Tuesday, June 1, 2010

Advance Risk Board Game Strategy Part 2: Australia

One of the most important parts of any risk game is for a player to lay claim to a continent as a base of operations. Perhaps the most well known and classic continent securing strategy is to lay claim to Australia.

Why Australia: The first and most important benefit of holding Australia is that it only has one entry and exit point – via Indonesia and Siam. This allows for easiest border protection of any country, especially considering that the number of reinforcements available from controlling Australia is the same as for South America (two each) with one fewer border country to protect. Also, Australia has some very solid expansion possibilities, discussed later in the article. Finally, once established, an Australian fortress with fortified armies in Siam is unlikely to be attacked by any other player. As opposed to South America, which is a natural expansion point for anyone holding either Africa or North America, Australia is usually “out of the way” for other players, especially since Asia is almost impossible to hold in the early stages of a typical game.

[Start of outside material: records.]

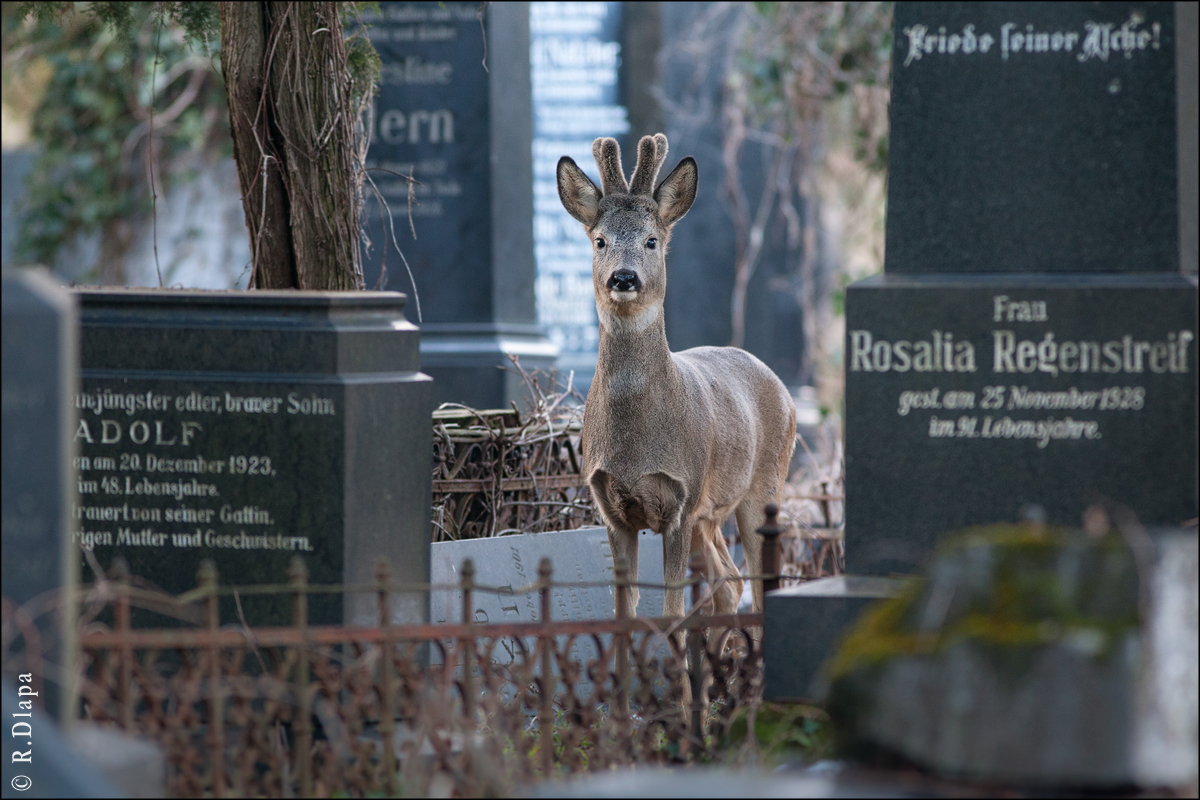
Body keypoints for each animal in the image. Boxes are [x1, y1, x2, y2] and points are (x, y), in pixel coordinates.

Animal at [559, 136, 796, 623]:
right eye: (600, 240)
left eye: (651, 240)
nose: (623, 277)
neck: (634, 446)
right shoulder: (610, 509)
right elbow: (624, 616)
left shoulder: (681, 501)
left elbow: (671, 614)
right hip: (712, 513)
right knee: (730, 582)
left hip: (764, 485)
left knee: (760, 587)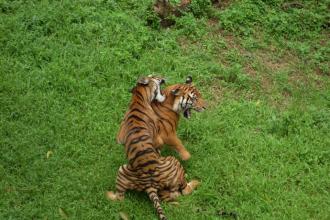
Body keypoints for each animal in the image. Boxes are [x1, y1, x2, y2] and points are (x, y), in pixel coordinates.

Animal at [109, 75, 200, 220]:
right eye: (154, 76)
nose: (163, 78)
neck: (137, 98)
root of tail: (149, 185)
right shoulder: (160, 137)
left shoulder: (120, 136)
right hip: (173, 162)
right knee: (184, 190)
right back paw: (195, 180)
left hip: (122, 170)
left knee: (119, 197)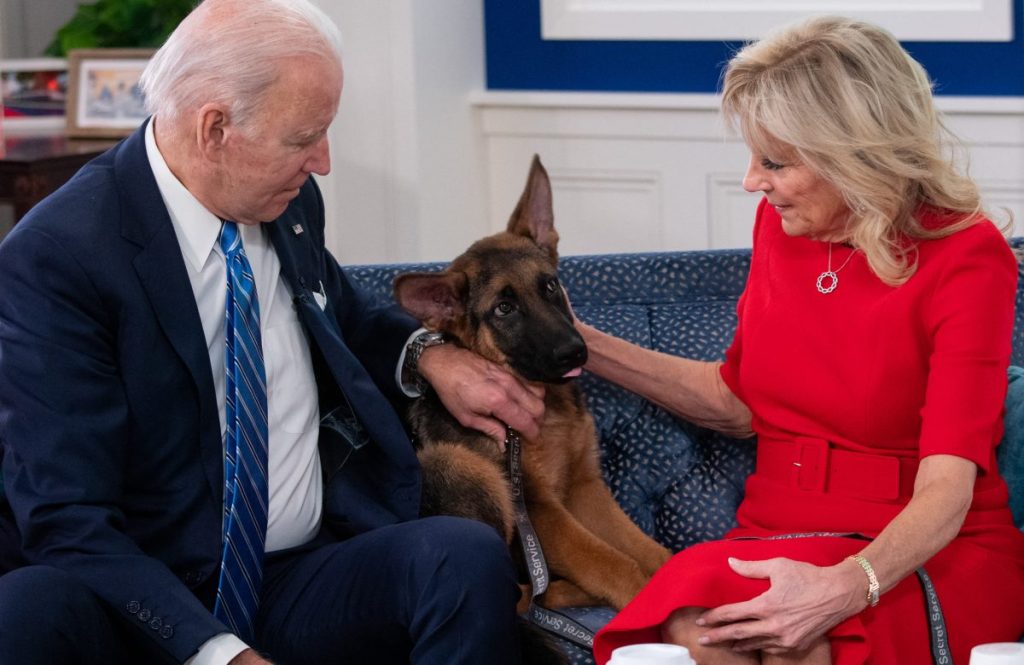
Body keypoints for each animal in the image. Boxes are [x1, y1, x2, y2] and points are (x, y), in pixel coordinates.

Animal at [391, 155, 671, 610]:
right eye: (504, 309)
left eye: (550, 285)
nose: (574, 352)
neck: (548, 405)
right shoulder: (541, 509)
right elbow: (613, 562)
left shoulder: (583, 487)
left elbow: (650, 551)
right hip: (460, 467)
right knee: (519, 596)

How to win control of Australia: Perhaps the most obvious way to take control of Australia is to pick one of the Australian territory cards during the territory distribution stage at the start of the game (or hope for an Australian territory if playing random territory distribution), stack all available armies on that territory, and take the continent on turn one. However, there are some difficulties with this approach. Once a players armies start to stack up in Australia, her or his intentions become obvious to any other players paying attention and will likely be met with stiff resistance from defensive armies placed in Australian territories that other players control. Defeating these armies is likely to permanently weaken the player trying to take control of the country and may make them vulnerable to a counter attack from a player with a strong position in Asia.
The more subtle and arguably better way to seize Australia is to place a large number of armies in a territory in Asia and wait for a couple of turns. Typically, at least a couple of players will try to control Australia during the first couple of turns of the game and will continue to attack each other until one player wins control. When this happens, the player with armies in Asia can march through Siam and knock out the first player to take usurp control of the continent.

Middle game expansion – Asia: The most common route for players controlling Australia to try and expand is through Asia. Asia is a natural expansion point because control of Australia usually means controls Siam, one of the four key territories necessary to control Asia (along with Kamchatka, Middle East, and Ukraine in Europe). Also, games where players have a strong Asian position are rare, with most players only using Asia to “card mine” (capture territories and retreat repeatedly to win cards).
The key to capturing Asia lies in taking Kamchatka. If a player can control this “back door territory, they can likely use it as a base to slowly expand westward and capture the rest of Asia. Often, control of this territory in a given game is difficult because it is likely to be challenged by a player with a position in North America. Also, even if a player fails to capture the entire continent, they can capture enough territories with this strategy to gain an extra territory per turn via the 12 territory army bonus.

Middle game expansion – North America: A subtle choice for Australian expansion is to use Kamchatka to expand into North America instead of Asia. Often if the situation in North America remains fluid for long enough, a player can turn in cards and capture the entire continent in one turn or less. Again, even if the Australian player fails to capture all of North America, the extra territories can help the player reach the 12 territory extra army bonus.

“Card cascade”: The card cascade is a special strategy that mainly works in the later stages of games with ascending card values. In this strategy, a player places all of her or his armies on Siam and basically plays a passive waiting game during the first several turns. Once the card trade values reach about 20 bonus armies, the player controlling Australia looks for opponents with a weak position and several cards. The player controlling Australia will then march their armies out through Asia, capture all of the opponents territories, and turn in the players captured cards on the same turn to receive an additional army bonus. The player can then either use these armies to continue the attack and eliminate another player (and capture his or her cards) or to consolidate the territories gained from attacking. Sometimes, this strategy can enable a player to win the game in a single turn.

Bottom Line: Playing Australia is an essential part of the knowledge and repertoire of any serious Risk player. The key for Australia is patience and choosing a wise expansion strategy. However, when the time is right, the player should also be prepared to use her or his armies in Australia to strike decisively and win the game.